◆ TASK STATEMENT
Take each line from the entries that holds "format" and copy it out.

[Electronics engineering source data]
^^^^^^^^
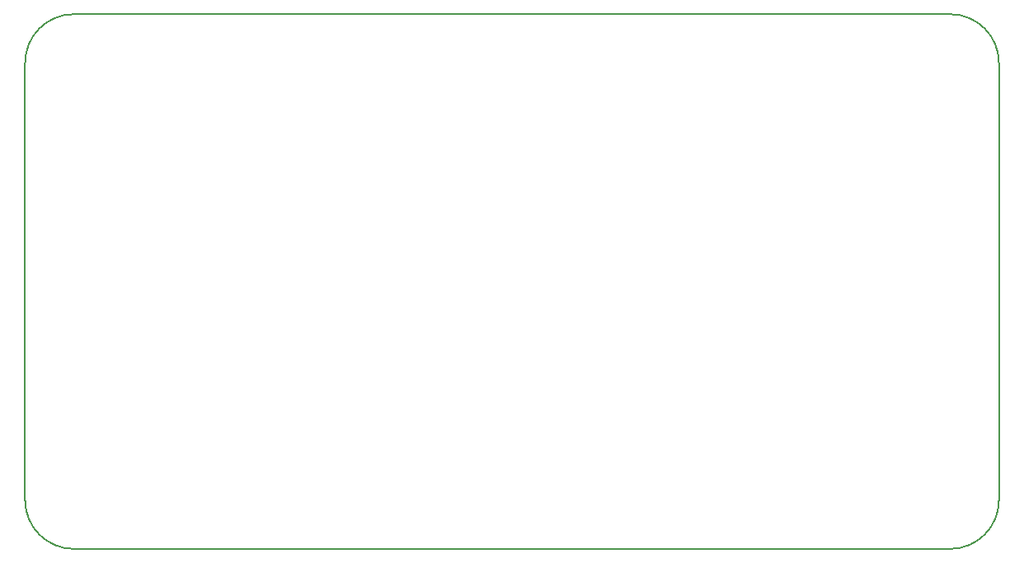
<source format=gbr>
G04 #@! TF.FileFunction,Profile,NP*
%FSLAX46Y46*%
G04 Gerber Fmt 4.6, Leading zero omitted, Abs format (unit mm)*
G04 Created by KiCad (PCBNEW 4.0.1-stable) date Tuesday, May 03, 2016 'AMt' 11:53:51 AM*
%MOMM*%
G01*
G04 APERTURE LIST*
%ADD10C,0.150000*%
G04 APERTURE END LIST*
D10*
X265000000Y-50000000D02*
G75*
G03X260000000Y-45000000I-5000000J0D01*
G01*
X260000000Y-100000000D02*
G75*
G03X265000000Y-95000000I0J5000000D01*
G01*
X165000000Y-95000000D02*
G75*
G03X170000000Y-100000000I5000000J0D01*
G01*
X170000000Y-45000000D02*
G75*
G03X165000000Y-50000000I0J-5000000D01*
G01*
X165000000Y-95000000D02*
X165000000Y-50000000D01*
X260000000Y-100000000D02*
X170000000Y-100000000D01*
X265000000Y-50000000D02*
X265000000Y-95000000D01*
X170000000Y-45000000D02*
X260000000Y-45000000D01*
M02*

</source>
^^^^^^^^
◆ EXERCISE RESPONSE
<source format=gbr>
G04 Gerber Fmt 4.6, Leading zero omitted, Abs format (unit mm)*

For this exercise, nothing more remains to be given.